Return only the stretch of the material below that begins with the line containing "X147261904Y-38142857D01*" and ends with the line containing "X146547619Y-35000000D01*", exactly; both of those lines belong to it.

————

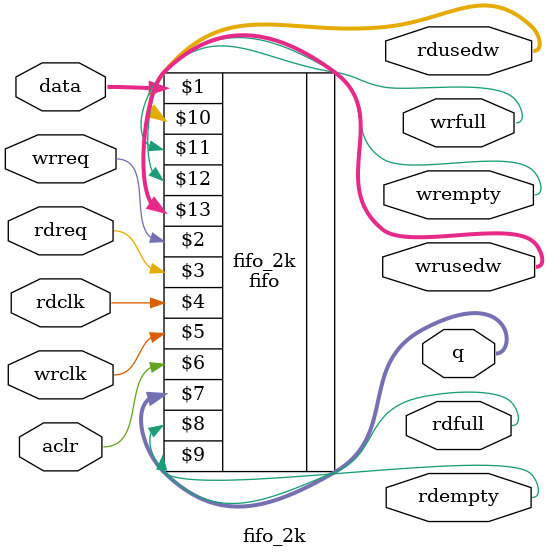
<source format=v>


module fifo_2k
  (  input [15:0] data,
     input 	wrreq,
     input 	rdreq,
     input 	rdclk,
     input 	wrclk,
     input 	aclr,
     output [15:0] q,
     output 	 rdfull,
     output 	 rdempty,
     output [10:0] rdusedw,
     output 	 wrfull,
     output 	 wrempty,
     output [10:0]  wrusedw
     );

fifo #(.width(16),.depth(2048),.addr_bits(11)) fifo_2k 
  ( data, wrreq, rdreq, rdclk, wrclk, aclr, q,
    rdfull, rdempty, rdusedw, wrfull, wrempty, wrusedw);
   
endmodule // fifo_1k
   

</source>
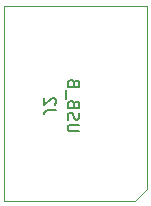
<source format=gbr>
G04 #@! TF.GenerationSoftware,KiCad,Pcbnew,6.0.2+dfsg-1*
G04 #@! TF.CreationDate,2022-12-26T21:57:55-05:00*
G04 #@! TF.ProjectId,RUSP_TestBoard,52555350-5f54-4657-9374-426f6172642e,rev?*
G04 #@! TF.SameCoordinates,Original*
G04 #@! TF.FileFunction,AssemblyDrawing,Bot*
%FSLAX46Y46*%
G04 Gerber Fmt 4.6, Leading zero omitted, Abs format (unit mm)*
G04 Created by KiCad (PCBNEW 6.0.2+dfsg-1) date 2022-12-26 21:57:55*
%MOMM*%
%LPD*%
G01*
G04 APERTURE LIST*
%ADD10C,0.150000*%
%ADD11C,0.100000*%
G04 APERTURE END LIST*
D10*
X147547619Y-39142857D02*
X146738095Y-39142857D01*
X146642857Y-39095238D01*
X146595238Y-39047619D01*
X146547619Y-38952380D01*
X146547619Y-38761904D01*
X146595238Y-38666666D01*
X146642857Y-38619047D01*
X146738095Y-38571428D01*
X147547619Y-38571428D01*
X146595238Y-38142857D02*
X146547619Y-38000000D01*
X146547619Y-37761904D01*
X146595238Y-37666666D01*
X146642857Y-37619047D01*
X146738095Y-37571428D01*
X146833333Y-37571428D01*
X146928571Y-37619047D01*
X146976190Y-37666666D01*
X147023809Y-37761904D01*
X147071428Y-37952380D01*
X147119047Y-38047619D01*
X147166666Y-38095238D01*
X147261904Y-38142857D01*
X147357142Y-38142857D01*
X147452380Y-38095238D01*
X147500000Y-38047619D01*
X147547619Y-37952380D01*
X147547619Y-37714285D01*
X147500000Y-37571428D01*
X147071428Y-36809523D02*
X147023809Y-36666666D01*
X146976190Y-36619047D01*
X146880952Y-36571428D01*
X146738095Y-36571428D01*
X146642857Y-36619047D01*
X146595238Y-36666666D01*
X146547619Y-36761904D01*
X146547619Y-37142857D01*
X147547619Y-37142857D01*
X147547619Y-36809523D01*
X147500000Y-36714285D01*
X147452380Y-36666666D01*
X147357142Y-36619047D01*
X147261904Y-36619047D01*
X147166666Y-36666666D01*
X147119047Y-36714285D01*
X147071428Y-36809523D01*
X147071428Y-37142857D01*
X146452380Y-36380952D02*
X146452380Y-35619047D01*
X147071428Y-35047619D02*
X147023809Y-34904761D01*
X146976190Y-34857142D01*
X146880952Y-34809523D01*
X146738095Y-34809523D01*
X146642857Y-34857142D01*
X146595238Y-34904761D01*
X146547619Y-35000000D01*
X146547619Y-35380952D01*
X147547619Y-35380952D01*
X147547619Y-35047619D01*
X147500000Y-34952380D01*
X147452380Y-34904761D01*
X147357142Y-34857142D01*
X147261904Y-34857142D01*
X147166666Y-34904761D01*
X147119047Y-34952380D01*
X147071428Y-35047619D01*
X147071428Y-35380952D01*
X145547619Y-37333333D02*
X144833333Y-37333333D01*
X144690476Y-37380952D01*
X144595238Y-37476190D01*
X144547619Y-37619047D01*
X144547619Y-37714285D01*
X145452380Y-36904761D02*
X145500000Y-36857142D01*
X145547619Y-36761904D01*
X145547619Y-36523809D01*
X145500000Y-36428571D01*
X145452380Y-36380952D01*
X145357142Y-36333333D01*
X145261904Y-36333333D01*
X145119047Y-36380952D01*
X144547619Y-36952380D01*
X144547619Y-36333333D01*
D11*
X153280000Y-44000000D02*
X153280000Y-28500000D01*
X152280000Y-45000000D02*
X153280000Y-44000000D01*
X141180000Y-45000000D02*
X152280000Y-45000000D01*
X141180000Y-28500000D02*
X141180000Y-45000000D01*
X153280000Y-28500000D02*
X141180000Y-28500000D01*
M02*

</source>
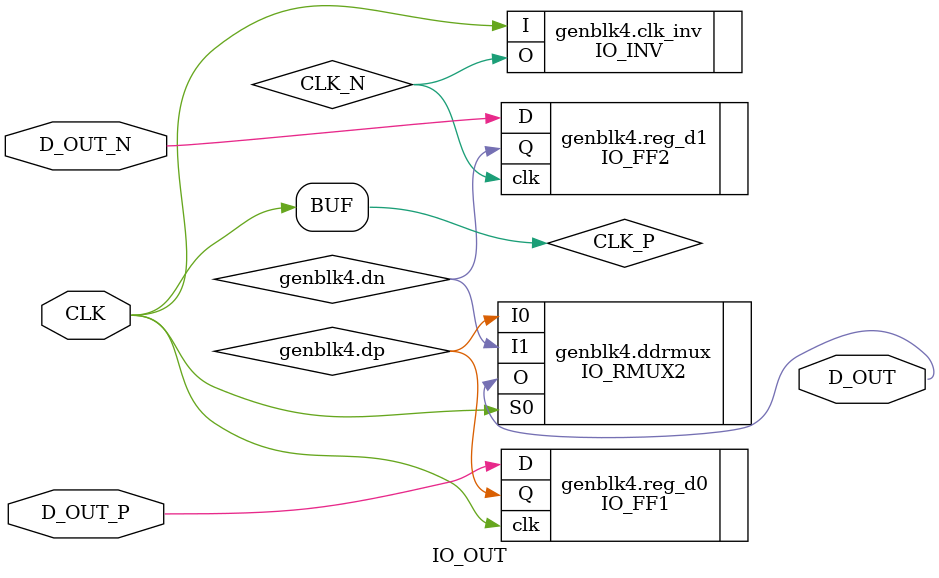
<source format=v>
`include "../ff1/io_ff1.sim.v"
`include "../ff2/io_ff2.sim.v"
`include "../inv/io_inv.sim.v"
`include "../routing/rmux2/io_rmux2.sim.v"

(* MODES = "DISABLE; DIRECT; REGISTERED; DDR" *)
module IO_OUT (
	CLK,

	D_OUT_P,
	D_OUT_N,

	D_OUT
);
	/* Input registers clock */
	(* CLOCK *)
	input wire CLK;

	input wire D_OUT_P; /* Data on positive clk edge */
	input wire D_OUT_N; /* Data on negative clk edge */

	/* Data to PACKAGE_PIN on falling clk edge */
	(* DELAY_CONST_D_OUT_P="10e-12" *)
	(* DELAY_CONST_D_OUT_N="10e-12" *)
	output wire D_OUT;

	parameter MODE = "DDR";

	/* Clock */
	wire CLK_P;
	wire CLK_N;
	assign CLK_P = CLK;

	generate
		if (MODE == "DISABLE") begin
		end
		if (MODE == "DIRECT") begin
			assign D_OUT = D_OUT_P;
		end
		if (MODE == "REGISTERED") begin
			wire do;
			IO_FF1 reg_d0(.clk(CLK_P), .D(D_OUT_P), .Q(D_OUT));
		end
		if (MODE == "DDR") begin
			IO_INV #(.MODE("INVERT")) clk_inv(.I(CLK_P), .O(CLK_N));

			wire dp;
			IO_FF1 reg_d0(.clk(CLK_P), .D(D_OUT_P), .Q(dp));
			wire dn;
			IO_FF2 reg_d1(.clk(CLK_N), .D(D_OUT_N), .Q(dn));

			/* DDR MUX */
			IO_RMUX2 ddrmux(
				.I0(dp),
				.I1(dn),
				.S0(CLK),
				.O(D_OUT));
		end
	endgenerate
endmodule

</source>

————

**SOLUTION TO THE PROBLEM**
X147261904Y-38142857D01*
X147357142Y-38142857D01*
X147452380Y-38095238D01*
X147500000Y-38047619D01*
X147547619Y-37952380D01*
X147547619Y-37714285D01*
X147500000Y-37571428D01*
X147071428Y-36809523D02*
X147023809Y-36666666D01*
X146976190Y-36619047D01*
X146880952Y-36571428D01*
X146738095Y-36571428D01*
X146642857Y-36619047D01*
X146595238Y-36666666D01*
X146547619Y-36761904D01*
X146547619Y-37142857D01*
X147547619Y-37142857D01*
X147547619Y-36809523D01*
X147500000Y-36714285D01*
X147452380Y-36666666D01*
X147357142Y-36619047D01*
X147261904Y-36619047D01*
X147166666Y-36666666D01*
X147119047Y-36714285D01*
X147071428Y-36809523D01*
X147071428Y-37142857D01*
X146452380Y-36380952D02*
X146452380Y-35619047D01*
X147071428Y-35047619D02*
X147023809Y-34904761D01*
X146976190Y-34857142D01*
X146880952Y-34809523D01*
X146738095Y-34809523D01*
X146642857Y-34857142D01*
X146595238Y-34904761D01*
X146547619Y-35000000D01*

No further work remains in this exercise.